The Baluk hané, represented in the illustration, is distinguished by another circumstance. It is situated on the sea of Marmora, below the walls of the seraglio, and above it are seen, towering, the dome and minarets of the mosque of Achmet. The torch in the caïque is not for the purpose of fishing, but for a very different and dismal one. When sentence of death is passed on an inmate of the seraglio, he is brought to the Capi Arasi, a space so called between the second and third gates, and there arrested “within the doors,” as it is ordered. Here the executioners reside who despatch him; and the strangled or headless man is brought down to a kiosk on the sea-wall, from whence a window opens on the water. From hence, in the dead of night, the body is consigned to a caïque in waiting, which rows to a little distance, and consigns it to its watery grave. The sullen plash is sometimes accompanied by a discharge of a gun on a wharf not far distant, and the silence of the night is broken by a solemn sound which comes booming over the water as the knell of the departed. So frequent have these executions been, that a passing boat to ships in the harbour, at this place, might always expect to see at midnight the gleam of a torch attendant on this watery funeral. There is something insuperably revolting in the proximity of the places. The fish are said to be attracted by such bait, and are thus fed and fattened on human flesh in this aquatic charnel-house.

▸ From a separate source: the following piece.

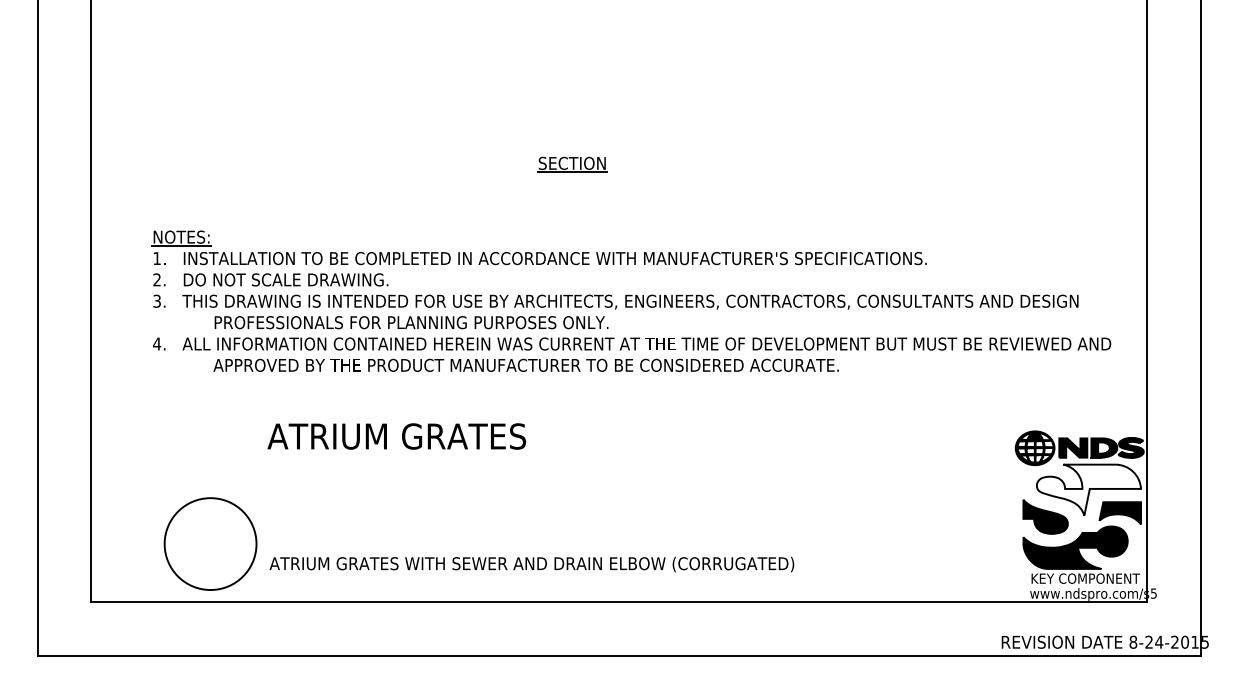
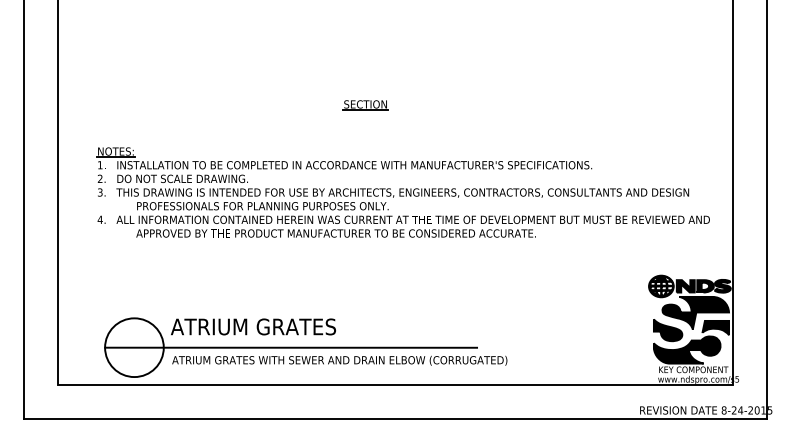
text: (396, 435) -> (253, 326), moved
fill: (1088, 489) -> (695, 312), added
line: (456, 543) -> (291, 347), added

8It is supposed the Hummums in Covent Garden, whose etymology has puzzled so many, were so called from the warm-baths they contain, first introduced from Turkey.
9To this the Greek girls form an exception. Refined by education, strongly attached to their families, and abhorrent to slavery, their natural vivacity is overcome by their state, and they appear sad and dejected amid the levity that surrounds them.
10This practice is resorted to on other occasions. When any article is dropped into the water too minute to be discovered by the eye above, or dragged for, a small quantity of oil is thrown upon the surface, and rings and other trinkets have thus been recovered in a depth of ten or twelve feet of water.